Wow what a scorcher! December weather here in Marbella and the Malaga province has been fantastic for holidaymakers, businesses and airlines. However the cost to the environment has been extensive.
The official Costa del Sol weather station recorded the hottest December day in Spain on record with almost 30 degrees. The temperature was recorded on 12 December at Malaga airport and smashed the previous high registered 25 years ago – by almost 5 degrees.
On the flip side, the continuous sunny weather, seasonally high temperatures and lack of rain have had a catastrophic impact on water levels. Malaga was set to go into red alert drought level in early 2024 if rains don’t arrive.
The red level warnings have already been in place in the Axarquia and on the western strip of the Costa del Sol for some months.
What was promised to be a wet autumn, didn’t turn out to be and that is reflected in the water reserves.

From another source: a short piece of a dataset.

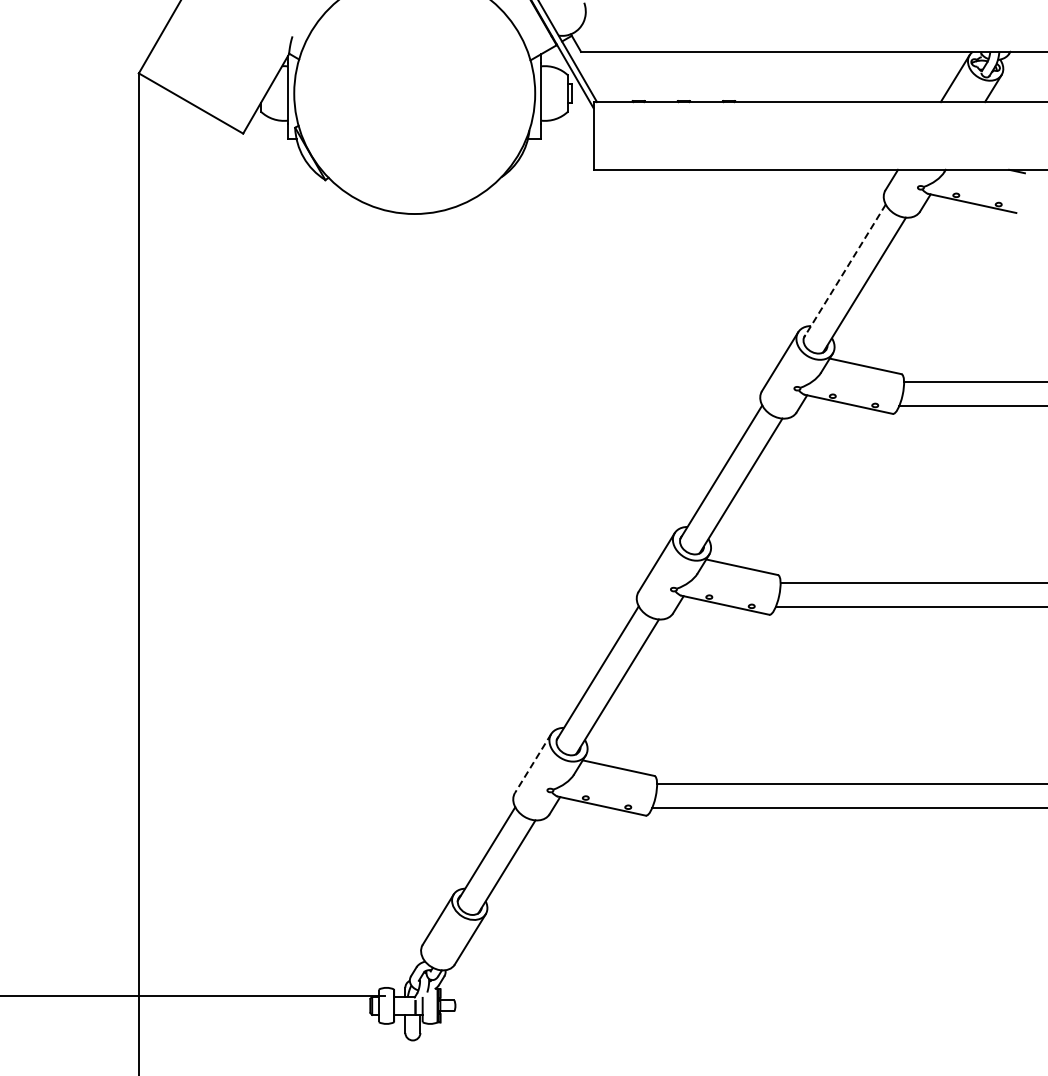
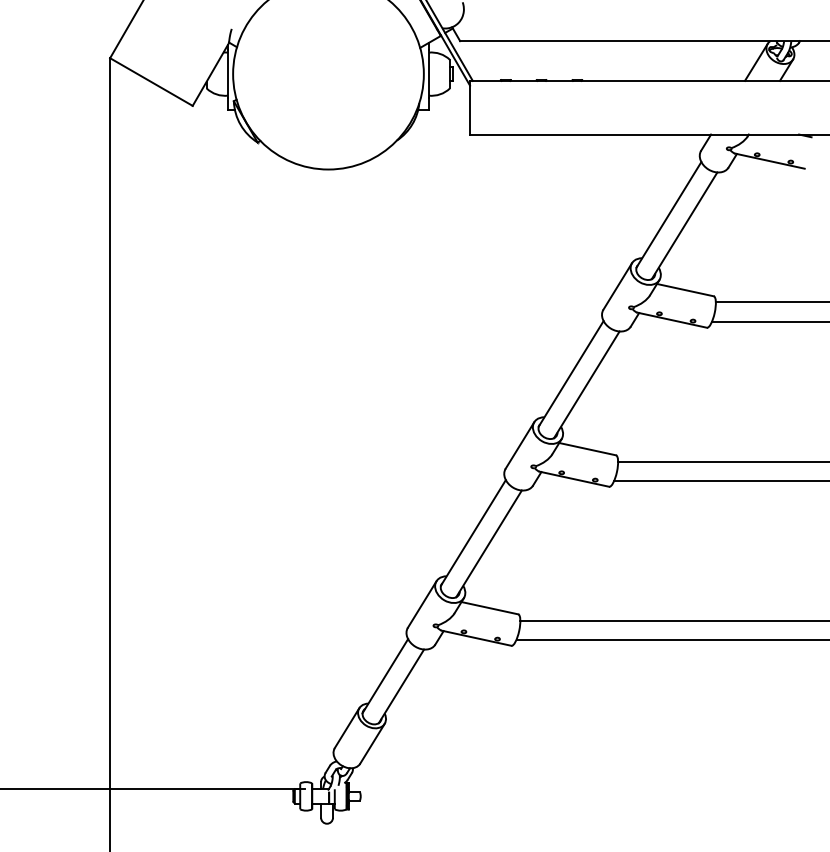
line: (844, 271) -> (668, 215), dashed -> solid
line: (533, 763) -> (422, 604), dashed -> solid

The rainfall collected in the Guadalhorce reservoirs this autumn is an insufficient 47mm. Supply in three crucial Guadalhorce valley reservoirs that feed Malaga city is now dwindling and the level has dropped below the 71 cubic hectometre barrier set by the Junta de Andalucía.
However the Marbella desalination plant is now operating at its maximum capacity possible during refurbishment works. Some 21% of the supply to the coast comes from this plant.
President of the Andalucia Regional Government Juanma Moreno has proposed that construction start on new desalination plants as soon as possible and be operational by 2027 to combat ongoing drought conditions.